Problem statement:
The response should contain every entry, reproduced exactly.
━━━━━━━━━━━━━━━━
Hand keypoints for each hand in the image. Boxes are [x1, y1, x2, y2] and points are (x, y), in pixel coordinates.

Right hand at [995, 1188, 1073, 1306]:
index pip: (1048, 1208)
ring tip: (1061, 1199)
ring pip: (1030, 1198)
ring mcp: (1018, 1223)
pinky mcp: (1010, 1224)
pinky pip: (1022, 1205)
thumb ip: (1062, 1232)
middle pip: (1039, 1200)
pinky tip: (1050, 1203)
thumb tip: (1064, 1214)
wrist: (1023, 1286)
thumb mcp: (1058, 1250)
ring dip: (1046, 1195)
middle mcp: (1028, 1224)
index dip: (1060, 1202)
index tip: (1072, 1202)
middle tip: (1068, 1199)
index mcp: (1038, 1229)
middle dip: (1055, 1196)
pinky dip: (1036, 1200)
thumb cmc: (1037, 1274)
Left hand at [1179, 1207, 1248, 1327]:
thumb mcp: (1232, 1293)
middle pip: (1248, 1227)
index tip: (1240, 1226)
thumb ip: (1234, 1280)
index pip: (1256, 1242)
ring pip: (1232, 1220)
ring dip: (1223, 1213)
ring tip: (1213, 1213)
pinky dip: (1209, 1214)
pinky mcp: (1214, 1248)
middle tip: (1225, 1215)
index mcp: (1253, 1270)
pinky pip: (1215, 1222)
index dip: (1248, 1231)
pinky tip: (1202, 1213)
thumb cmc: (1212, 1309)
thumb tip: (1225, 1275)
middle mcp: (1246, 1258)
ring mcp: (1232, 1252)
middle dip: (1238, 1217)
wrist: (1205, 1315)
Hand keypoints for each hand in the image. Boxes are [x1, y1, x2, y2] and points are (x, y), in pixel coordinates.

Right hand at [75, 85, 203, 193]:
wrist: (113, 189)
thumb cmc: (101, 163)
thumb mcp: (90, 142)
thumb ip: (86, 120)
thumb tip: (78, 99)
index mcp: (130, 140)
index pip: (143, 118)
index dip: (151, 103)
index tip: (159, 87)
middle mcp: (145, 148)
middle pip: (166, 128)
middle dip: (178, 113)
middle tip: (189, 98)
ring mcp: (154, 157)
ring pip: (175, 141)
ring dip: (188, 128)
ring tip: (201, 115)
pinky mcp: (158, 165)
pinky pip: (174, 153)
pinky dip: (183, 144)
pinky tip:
━━━━━━━━━━━━━━━━
Expected answer:
Hand keypoints for each hand in the image. Boxes are [x1, y1, x2, y2] and points are (x, y), in pixel coordinates.

Right hand at [995, 1188, 1073, 1306]:
index pip: (1048, 1208)
ring tip: (1061, 1199)
ring pip: (1030, 1198)
ring mcp: (1018, 1223)
pinky mcp: (1010, 1224)
pinky pip: (1022, 1205)
thumb ip: (1062, 1232)
middle pip: (1039, 1200)
pinky tip: (1050, 1203)
thumb tip: (1064, 1214)
wrist: (1023, 1286)
thumb mcp: (1058, 1250)
ring dip: (1046, 1195)
middle mcp: (1028, 1224)
index dip: (1060, 1202)
index tip: (1072, 1202)
middle tip: (1068, 1199)
index mcp: (1038, 1229)
middle dip: (1055, 1196)
pinky dip: (1036, 1200)
thumb cmc: (1037, 1274)
Left hand at [1179, 1207, 1248, 1327]:
thumb mcp: (1232, 1293)
middle pip: (1248, 1227)
index tip: (1240, 1226)
thumb ip: (1234, 1280)
index pip: (1256, 1242)
ring pip: (1232, 1220)
ring dip: (1223, 1213)
ring tip: (1213, 1213)
pinky dip: (1209, 1214)
pinky mcp: (1214, 1248)
middle tip: (1225, 1215)
index mcp: (1253, 1270)
pinky pip: (1215, 1222)
index dip: (1248, 1231)
pinky tip: (1202, 1213)
thumb cmc: (1212, 1309)
thumb tip: (1225, 1275)
middle mcp: (1246, 1258)
ring mcp: (1232, 1252)
middle dip: (1238, 1217)
wrist: (1205, 1315)
Hand keypoints for each hand in the image. Boxes are [x1, y1, x2, y2] and points are (x, y), in pixel coordinates.

Right hand at [75, 85, 203, 193]:
wrist: (113, 189)
thumb cmc: (101, 163)
thumb mcp: (90, 142)
thumb ip: (86, 120)
thumb tip: (78, 99)
index mcp: (130, 140)
index pip: (143, 118)
index dip: (151, 103)
index tip: (159, 87)
middle mcp: (145, 148)
middle pip: (166, 128)
middle dip: (178, 113)
middle tip: (189, 98)
ring mcp: (154, 157)
ring pip: (175, 141)
ring dip: (188, 128)
ring tip: (201, 115)
pinky mcp: (158, 165)
pinky pip: (174, 153)
pinky dip: (183, 144)
pinky tip:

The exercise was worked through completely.